**ASSIGNED TASK**
Output, exactly as written, the lines below starting at the line containing "Os Boegners cultivaram" and ending at the line containing "Dec 30.2025". Drop the pictures and keep both end lines.

---- RECORDS SUPPLIED

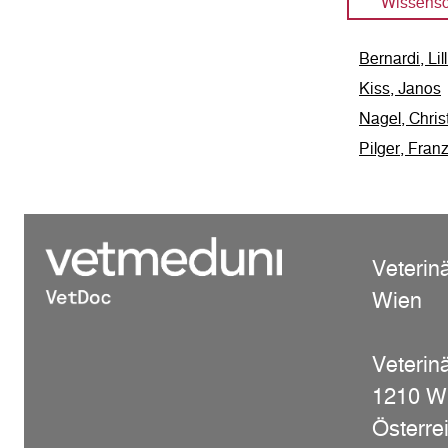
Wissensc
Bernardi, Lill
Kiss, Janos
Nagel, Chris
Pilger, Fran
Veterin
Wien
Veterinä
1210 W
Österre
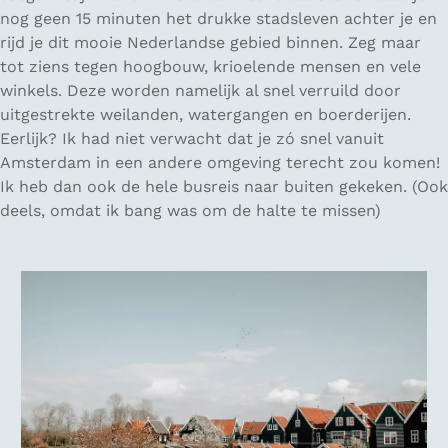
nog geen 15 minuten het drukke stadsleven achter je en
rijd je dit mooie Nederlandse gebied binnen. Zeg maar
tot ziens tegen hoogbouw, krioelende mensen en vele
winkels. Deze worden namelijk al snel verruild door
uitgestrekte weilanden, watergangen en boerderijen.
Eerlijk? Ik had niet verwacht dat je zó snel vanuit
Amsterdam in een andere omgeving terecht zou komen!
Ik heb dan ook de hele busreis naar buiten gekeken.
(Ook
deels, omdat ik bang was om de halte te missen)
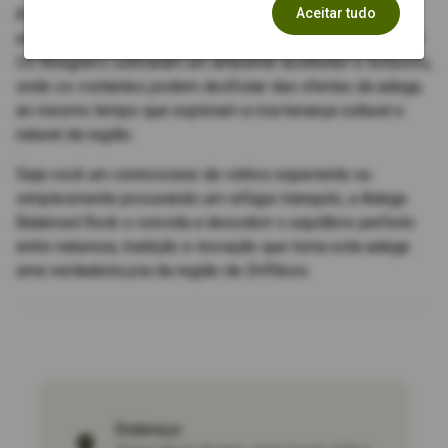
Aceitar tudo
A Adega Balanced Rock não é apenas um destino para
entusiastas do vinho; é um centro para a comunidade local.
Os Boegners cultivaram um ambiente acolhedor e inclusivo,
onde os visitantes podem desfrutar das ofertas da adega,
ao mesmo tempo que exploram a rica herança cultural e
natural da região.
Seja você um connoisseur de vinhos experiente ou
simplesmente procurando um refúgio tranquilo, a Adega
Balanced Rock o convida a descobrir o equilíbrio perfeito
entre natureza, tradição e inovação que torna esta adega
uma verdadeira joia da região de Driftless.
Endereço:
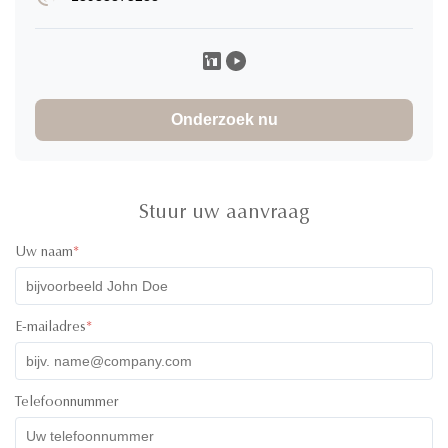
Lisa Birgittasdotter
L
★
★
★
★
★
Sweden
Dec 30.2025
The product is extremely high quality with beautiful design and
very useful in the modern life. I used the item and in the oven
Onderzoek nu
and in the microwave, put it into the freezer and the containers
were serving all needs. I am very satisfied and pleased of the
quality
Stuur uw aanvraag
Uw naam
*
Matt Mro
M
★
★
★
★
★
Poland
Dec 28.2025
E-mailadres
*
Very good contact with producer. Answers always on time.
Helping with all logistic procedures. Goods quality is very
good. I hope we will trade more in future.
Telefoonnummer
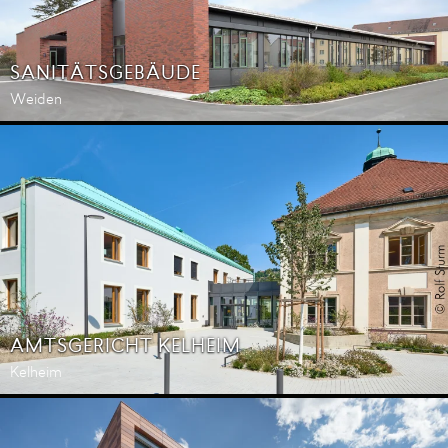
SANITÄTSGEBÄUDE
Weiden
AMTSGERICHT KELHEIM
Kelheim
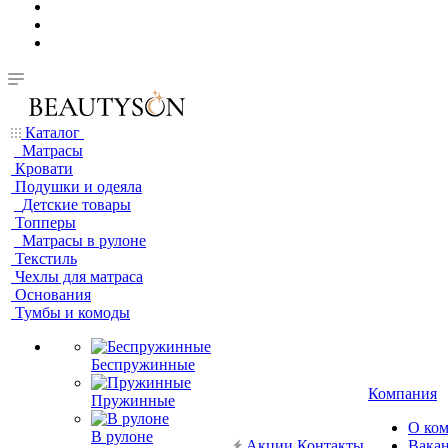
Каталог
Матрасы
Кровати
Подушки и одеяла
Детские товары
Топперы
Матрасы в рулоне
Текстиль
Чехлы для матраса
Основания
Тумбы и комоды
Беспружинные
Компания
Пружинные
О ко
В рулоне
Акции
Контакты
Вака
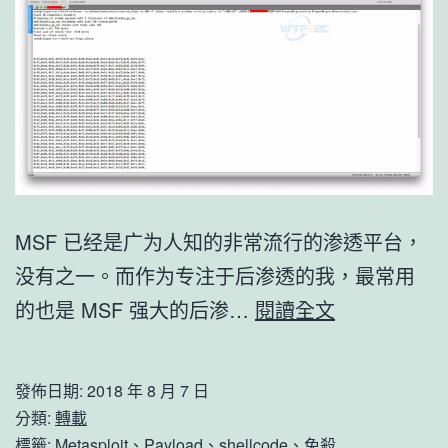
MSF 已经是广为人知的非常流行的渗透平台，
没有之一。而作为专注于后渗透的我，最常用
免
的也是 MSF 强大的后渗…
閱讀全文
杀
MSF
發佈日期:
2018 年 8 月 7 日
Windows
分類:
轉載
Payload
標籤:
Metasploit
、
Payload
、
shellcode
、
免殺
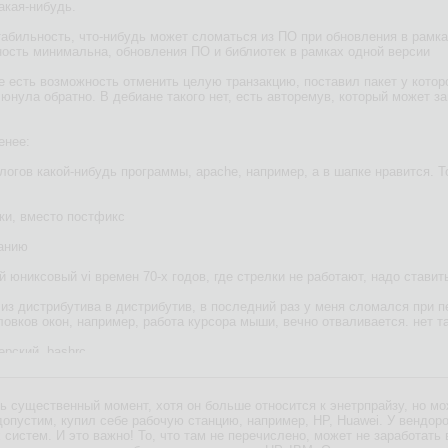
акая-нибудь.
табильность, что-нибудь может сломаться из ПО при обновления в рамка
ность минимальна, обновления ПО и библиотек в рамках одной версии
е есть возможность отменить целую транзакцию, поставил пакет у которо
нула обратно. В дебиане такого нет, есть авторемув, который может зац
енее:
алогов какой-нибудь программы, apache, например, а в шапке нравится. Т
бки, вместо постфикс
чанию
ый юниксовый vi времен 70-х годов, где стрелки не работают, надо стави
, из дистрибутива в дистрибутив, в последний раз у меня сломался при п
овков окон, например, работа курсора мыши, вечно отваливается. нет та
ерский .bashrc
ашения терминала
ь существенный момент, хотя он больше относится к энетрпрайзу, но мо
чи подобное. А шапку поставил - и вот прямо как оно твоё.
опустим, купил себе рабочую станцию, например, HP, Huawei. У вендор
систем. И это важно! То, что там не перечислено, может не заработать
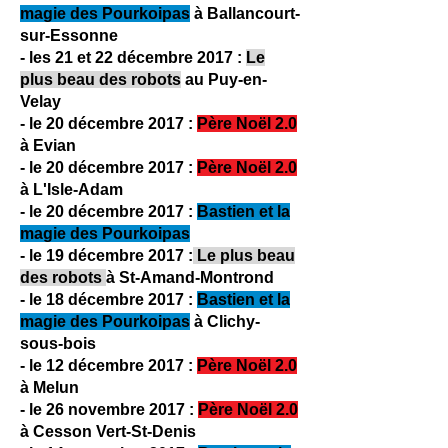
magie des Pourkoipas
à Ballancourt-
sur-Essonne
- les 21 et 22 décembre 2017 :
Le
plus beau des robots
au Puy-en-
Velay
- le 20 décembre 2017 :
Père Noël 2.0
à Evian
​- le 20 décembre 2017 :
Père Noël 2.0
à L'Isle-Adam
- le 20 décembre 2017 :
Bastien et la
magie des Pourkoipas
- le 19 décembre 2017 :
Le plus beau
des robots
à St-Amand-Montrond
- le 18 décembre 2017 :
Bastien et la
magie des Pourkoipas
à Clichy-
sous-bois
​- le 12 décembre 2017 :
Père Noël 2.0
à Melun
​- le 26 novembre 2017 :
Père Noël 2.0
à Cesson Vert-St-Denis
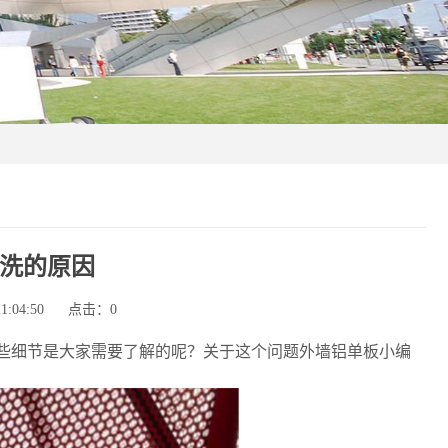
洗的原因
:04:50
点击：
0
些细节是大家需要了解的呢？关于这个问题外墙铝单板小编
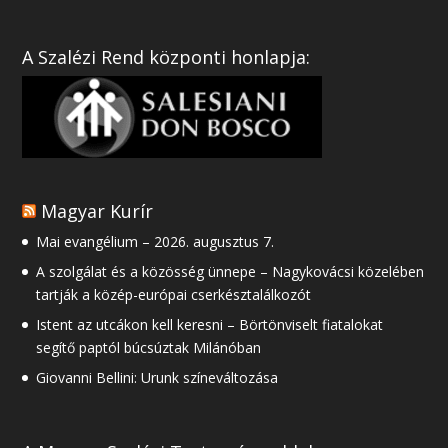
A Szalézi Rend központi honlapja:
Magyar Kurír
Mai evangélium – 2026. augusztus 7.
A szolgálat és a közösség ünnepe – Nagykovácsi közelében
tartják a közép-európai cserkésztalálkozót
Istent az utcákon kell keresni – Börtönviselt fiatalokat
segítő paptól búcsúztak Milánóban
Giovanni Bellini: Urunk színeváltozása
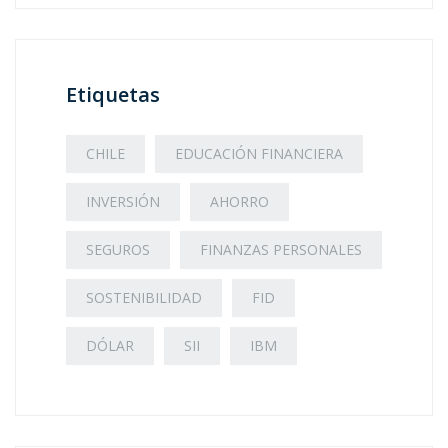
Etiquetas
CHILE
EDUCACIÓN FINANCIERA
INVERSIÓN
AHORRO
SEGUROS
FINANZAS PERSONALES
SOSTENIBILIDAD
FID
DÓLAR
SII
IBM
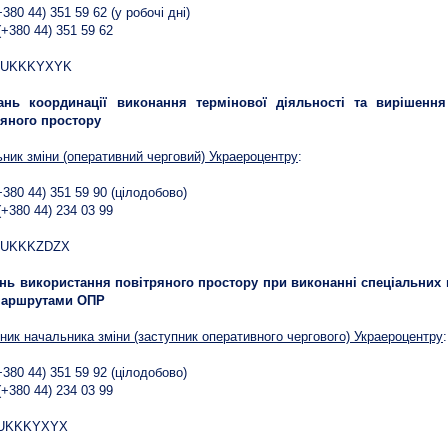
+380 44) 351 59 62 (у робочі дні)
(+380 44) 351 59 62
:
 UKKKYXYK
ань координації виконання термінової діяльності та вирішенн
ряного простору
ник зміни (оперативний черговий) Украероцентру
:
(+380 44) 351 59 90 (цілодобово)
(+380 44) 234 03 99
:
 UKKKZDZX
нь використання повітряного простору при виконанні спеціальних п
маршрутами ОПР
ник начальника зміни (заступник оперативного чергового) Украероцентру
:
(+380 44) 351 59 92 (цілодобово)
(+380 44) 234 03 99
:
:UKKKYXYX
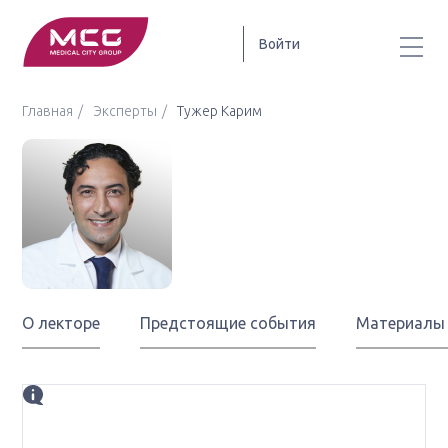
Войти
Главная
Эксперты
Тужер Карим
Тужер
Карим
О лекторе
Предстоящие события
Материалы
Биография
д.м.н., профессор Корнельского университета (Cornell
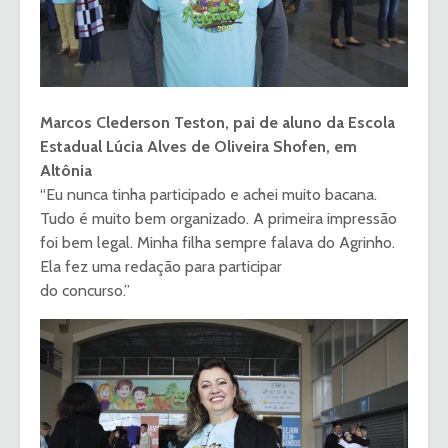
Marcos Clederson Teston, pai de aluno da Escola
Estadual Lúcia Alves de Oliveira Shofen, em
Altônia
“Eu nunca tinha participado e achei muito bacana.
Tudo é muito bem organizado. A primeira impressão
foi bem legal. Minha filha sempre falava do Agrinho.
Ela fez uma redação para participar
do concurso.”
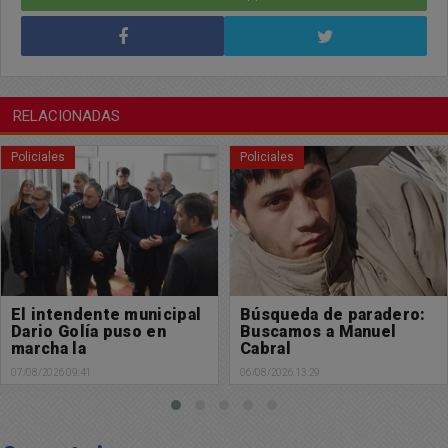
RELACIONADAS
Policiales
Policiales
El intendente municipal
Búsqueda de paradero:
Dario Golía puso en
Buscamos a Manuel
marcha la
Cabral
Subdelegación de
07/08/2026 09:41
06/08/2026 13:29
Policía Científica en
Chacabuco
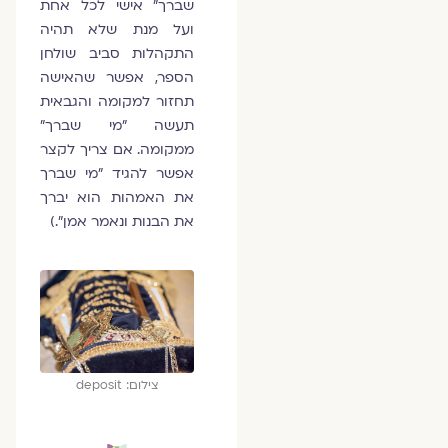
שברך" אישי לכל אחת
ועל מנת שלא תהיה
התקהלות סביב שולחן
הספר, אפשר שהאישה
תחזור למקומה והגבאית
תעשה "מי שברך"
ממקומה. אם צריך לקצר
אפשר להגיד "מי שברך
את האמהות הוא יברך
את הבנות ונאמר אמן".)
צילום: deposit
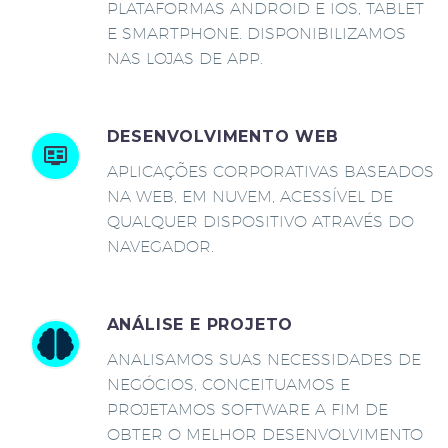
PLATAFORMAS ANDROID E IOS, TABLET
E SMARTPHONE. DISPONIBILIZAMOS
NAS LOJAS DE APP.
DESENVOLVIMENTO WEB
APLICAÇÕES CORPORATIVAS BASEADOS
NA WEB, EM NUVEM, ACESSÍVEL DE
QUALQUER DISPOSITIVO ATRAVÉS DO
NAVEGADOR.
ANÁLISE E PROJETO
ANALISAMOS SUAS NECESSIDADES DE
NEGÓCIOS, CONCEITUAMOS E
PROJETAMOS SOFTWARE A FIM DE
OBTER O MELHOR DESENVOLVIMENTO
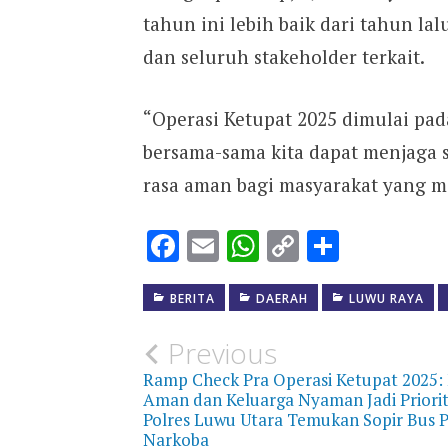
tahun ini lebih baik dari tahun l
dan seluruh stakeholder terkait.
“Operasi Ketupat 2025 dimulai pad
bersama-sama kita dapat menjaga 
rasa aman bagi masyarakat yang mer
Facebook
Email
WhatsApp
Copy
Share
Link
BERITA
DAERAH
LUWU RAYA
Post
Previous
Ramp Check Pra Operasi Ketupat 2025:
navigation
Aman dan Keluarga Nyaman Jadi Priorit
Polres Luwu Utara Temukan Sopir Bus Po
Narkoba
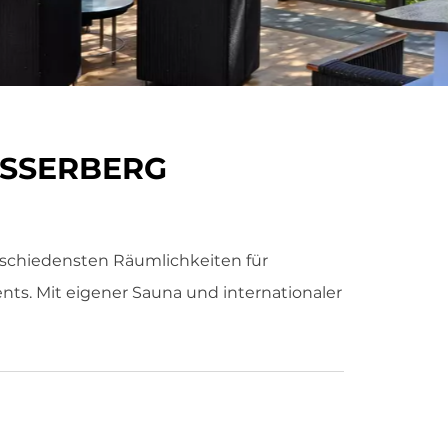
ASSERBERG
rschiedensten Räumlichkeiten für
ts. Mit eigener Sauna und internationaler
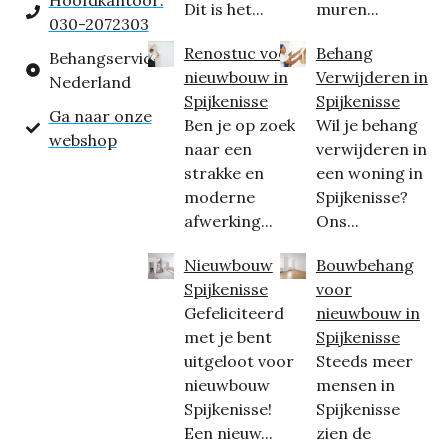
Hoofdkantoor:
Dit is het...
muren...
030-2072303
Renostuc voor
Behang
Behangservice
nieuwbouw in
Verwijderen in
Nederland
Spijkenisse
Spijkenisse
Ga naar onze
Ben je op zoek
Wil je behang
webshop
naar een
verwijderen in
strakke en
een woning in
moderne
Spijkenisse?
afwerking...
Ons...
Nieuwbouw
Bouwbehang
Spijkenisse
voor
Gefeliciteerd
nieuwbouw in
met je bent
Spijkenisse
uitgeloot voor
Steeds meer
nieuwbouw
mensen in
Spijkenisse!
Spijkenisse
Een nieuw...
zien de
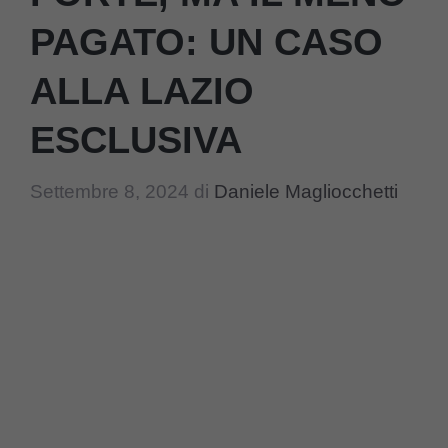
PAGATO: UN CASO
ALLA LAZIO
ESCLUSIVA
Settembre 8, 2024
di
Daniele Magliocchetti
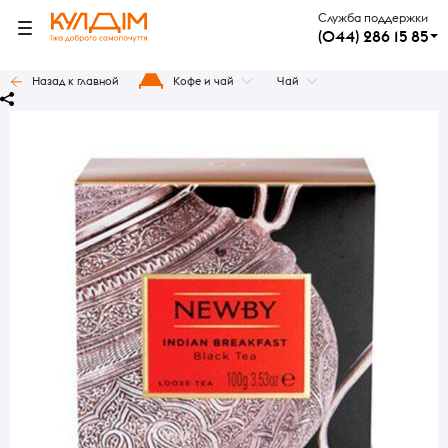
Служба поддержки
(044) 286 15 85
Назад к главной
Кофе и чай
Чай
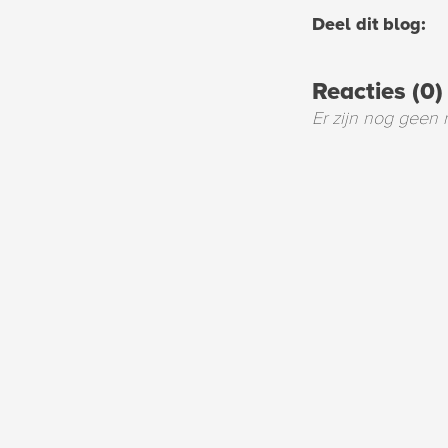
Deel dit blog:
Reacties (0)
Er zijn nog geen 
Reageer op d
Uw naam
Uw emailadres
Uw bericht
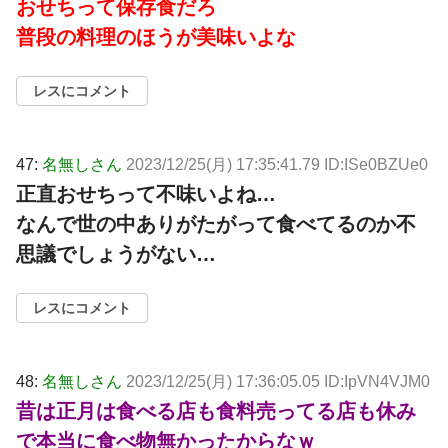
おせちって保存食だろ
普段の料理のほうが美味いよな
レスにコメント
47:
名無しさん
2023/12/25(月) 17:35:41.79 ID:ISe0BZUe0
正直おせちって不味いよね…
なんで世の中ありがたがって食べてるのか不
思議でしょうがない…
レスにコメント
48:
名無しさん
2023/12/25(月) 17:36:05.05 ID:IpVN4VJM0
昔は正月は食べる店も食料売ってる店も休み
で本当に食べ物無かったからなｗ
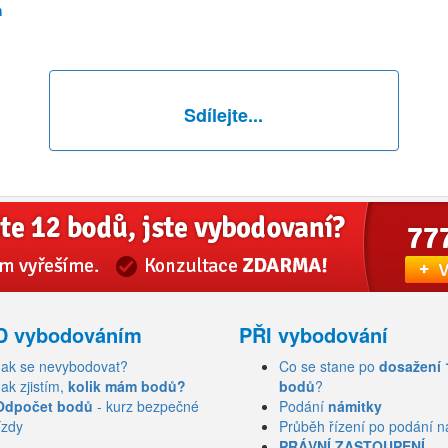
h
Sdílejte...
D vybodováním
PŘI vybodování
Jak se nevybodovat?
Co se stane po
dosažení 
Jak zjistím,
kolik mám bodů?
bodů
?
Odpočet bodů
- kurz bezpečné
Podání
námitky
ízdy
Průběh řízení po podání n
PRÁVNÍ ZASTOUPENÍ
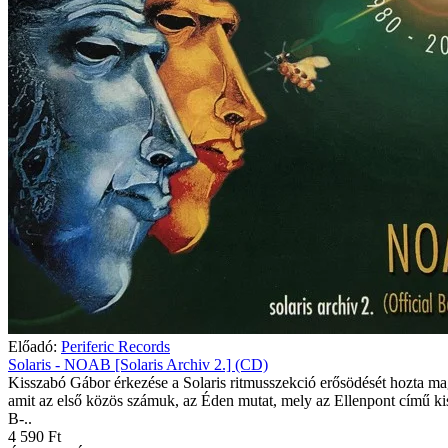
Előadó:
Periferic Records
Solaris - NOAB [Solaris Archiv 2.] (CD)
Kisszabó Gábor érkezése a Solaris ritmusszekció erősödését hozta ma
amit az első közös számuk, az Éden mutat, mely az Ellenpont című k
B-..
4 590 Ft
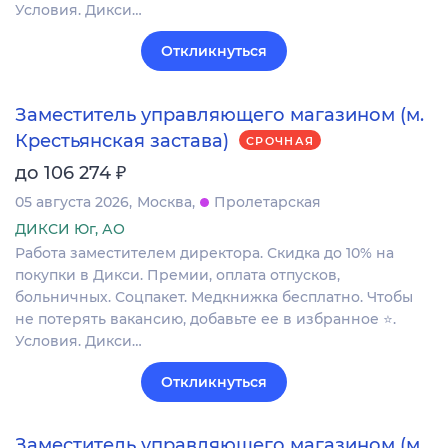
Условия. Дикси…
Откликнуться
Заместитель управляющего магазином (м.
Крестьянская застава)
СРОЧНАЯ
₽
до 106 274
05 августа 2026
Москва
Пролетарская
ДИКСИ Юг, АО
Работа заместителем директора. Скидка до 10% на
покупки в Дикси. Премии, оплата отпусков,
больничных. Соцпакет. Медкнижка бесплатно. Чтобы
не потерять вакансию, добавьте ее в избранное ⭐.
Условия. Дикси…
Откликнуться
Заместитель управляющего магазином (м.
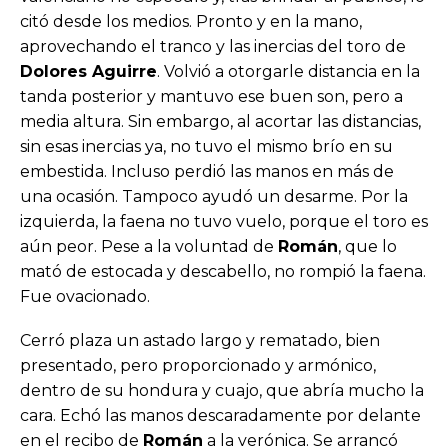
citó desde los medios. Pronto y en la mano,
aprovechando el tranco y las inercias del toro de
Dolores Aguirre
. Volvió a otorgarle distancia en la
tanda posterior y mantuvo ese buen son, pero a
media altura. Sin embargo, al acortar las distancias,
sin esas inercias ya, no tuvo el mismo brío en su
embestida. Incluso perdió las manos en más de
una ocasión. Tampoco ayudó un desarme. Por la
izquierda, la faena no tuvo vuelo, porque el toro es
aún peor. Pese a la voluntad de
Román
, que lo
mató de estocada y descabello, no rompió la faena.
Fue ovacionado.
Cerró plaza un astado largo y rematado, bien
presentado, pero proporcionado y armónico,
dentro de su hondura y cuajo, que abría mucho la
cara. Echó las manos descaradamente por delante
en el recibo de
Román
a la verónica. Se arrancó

--------

**COMPLETED EXERCISE**
Os Boegners cultivaram um ambiente acolhedor e inclusivo,
onde os visitantes podem desfrutar das ofertas da adega,
ao mesmo tempo que exploram a rica herança cultural e
natural da região.
Seja você um connoisseur de vinhos experiente ou
simplesmente procurando um refúgio tranquilo, a Adega
Balanced Rock o convida a descobrir o equilíbrio perfeito
entre natureza, tradição e inovação que torna esta adega
uma verdadeira joia da região de Driftless.
Endereço:
Lisa Birgittasdotter
L
★
★
★
★
★
Sweden
Dec 30.2025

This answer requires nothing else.